ダミーヘッドを用いた計測で明らかにする,ゲーマー向けヘッドセット46製品の音質(1)出力品質を計測するということ

 4Gamerのゲーマー向けヘッドセットレビューではこれまで長らく,「入力」すなわちマイク性能のテストこそ,周波数特性および位相特性の計測と入力した音声データの試聴を組み合わせていたものの,ヘッドフォン性能を見る「出力」テストでは,筆者(=榎本 涼)の試聴,つまりは主観のみに頼ってきた。

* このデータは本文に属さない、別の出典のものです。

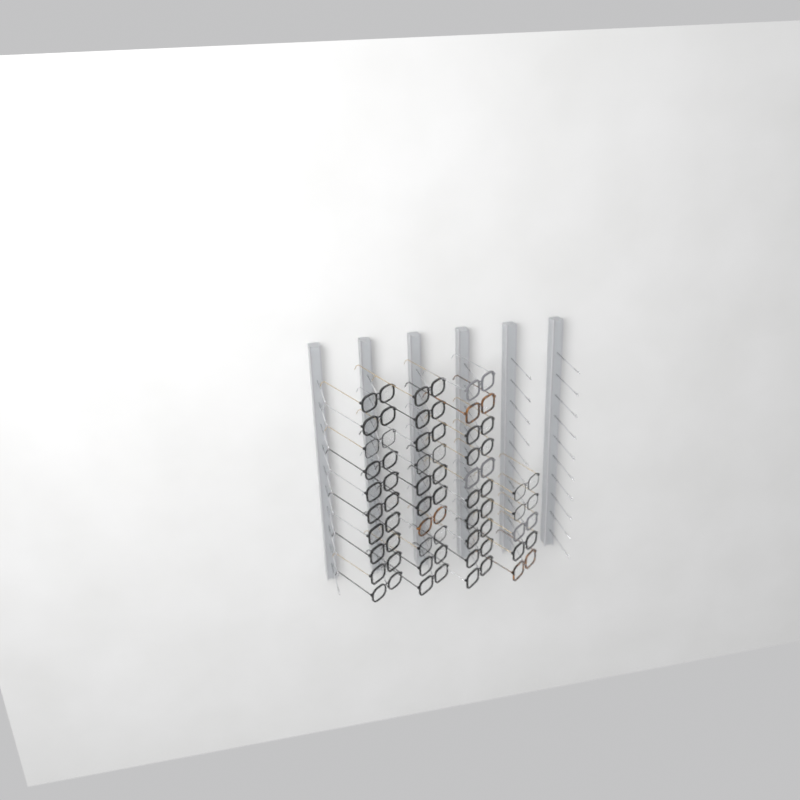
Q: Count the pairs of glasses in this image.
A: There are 35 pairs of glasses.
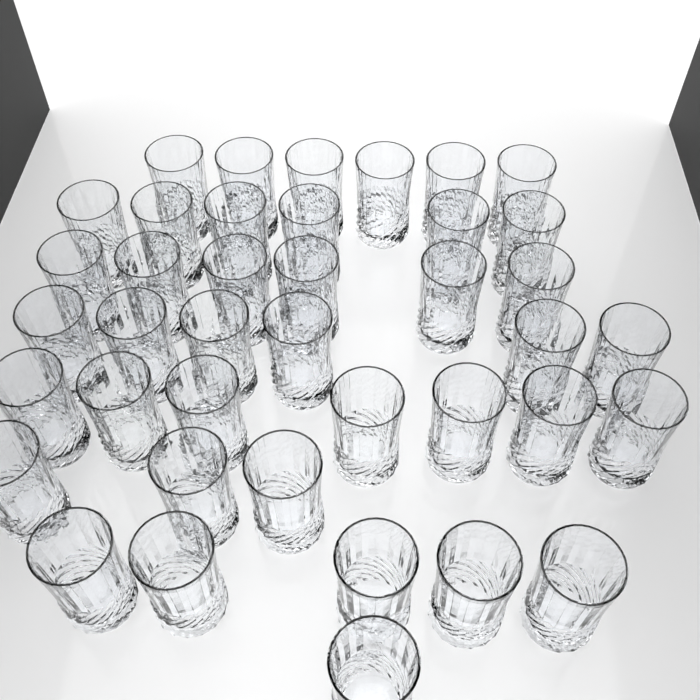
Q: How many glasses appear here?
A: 40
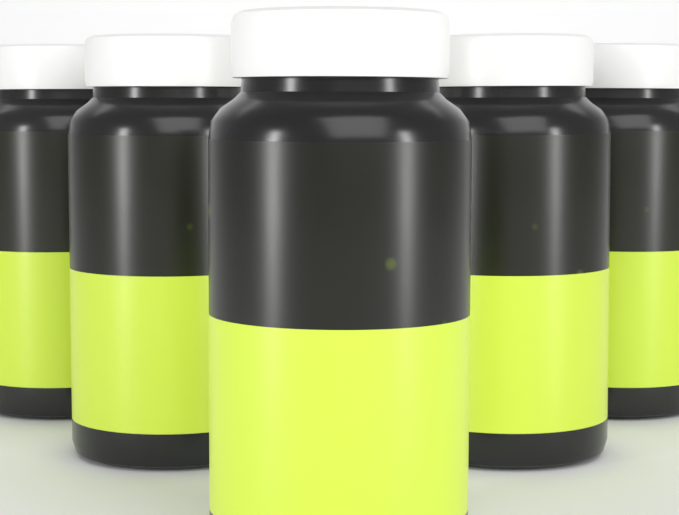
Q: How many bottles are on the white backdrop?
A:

 これはもちろん,面倒とかいう話ではなく,ヘッドフォン出力の計測手段を,筆者も4Gamerも有していなかったのが理由である。「出力を数値化して,マイク入力ともども,客観評価できるようにしたい」というのが,4Gamerヘッドセットレビュー班――筆者と担当編集の2名だけだが――の,長年の希望であり,また野望でもあった。

ダミーヘッド
画像集 No.002のサムネイル画像 / ダミーヘッドを用いた計測で明らかにする,ゲーマー向けヘッドセット46製品の音質(1)出力品質を計測するということ
 ……という書き出しをすれば,ピンときた人も多いだろう。そう,4Gamerではついに,ヘッドセット&ヘッドフォンの周波数特性を計測するのに欠かせないツールである「ダミーヘッド」(ダミーヘッドマイク)を入手できたのだ。継続的にヘッドセットレビューで客観評価を行える環境を構築できたのである。
 これを記念して,今回,ゲーマー向けヘッドセット合計46製品を,メーカーおよび販売代理店からお借りし,一度に全製品の周波数特性を計測し,それをご覧に入れようということになった。内部的には「祝! ダミーヘッド購入記念 ヘッドセット周波数特性比較大会」と呼んでいたりもするが,ともあれ今回は,本稿を入れて全5回という大ボリュームで,ゲーマー向けヘッドセットの出力品質計測結果をお届けしよう。

 記事シリーズの目次は以下のとおりである。

  1. 出力品質を計測するということ(本稿)
  2. 製品検証,ブランド名A〜E
  3. 製品検証,ブランド名H〜Ra
  4. 製品検証,ブランド名Ro〜T
  5. 出力品質で選ぶお勧め製品


なぜヘッドセットの計測にダミーヘッドが必要なのか


 人間の耳がマイクのような“剥き出し”になっていないのは,あらためて説明するまでもないと思う。マイクというデバイスが,人間の耳で言えば「鼓膜が剥き出しの状態」にほぼ等しいのに対し,人間の耳は,かなり複雑に入り組んだ構造になっている耳の中を辿って鼓膜へ辿り着いた音を認識するので,集音結果はマイクとはまったく異なることになる。
 というよりむしろ,「そもそも人間の耳で外界の音を聞いたときの聞こえ方は,マイクで集音した結果とは違う」という理解のほうが正しい。マイクで入力した音は,良くも悪くも人間の耳で聞いたときより特性がずっと良好で,聞こえ方もストレートだ。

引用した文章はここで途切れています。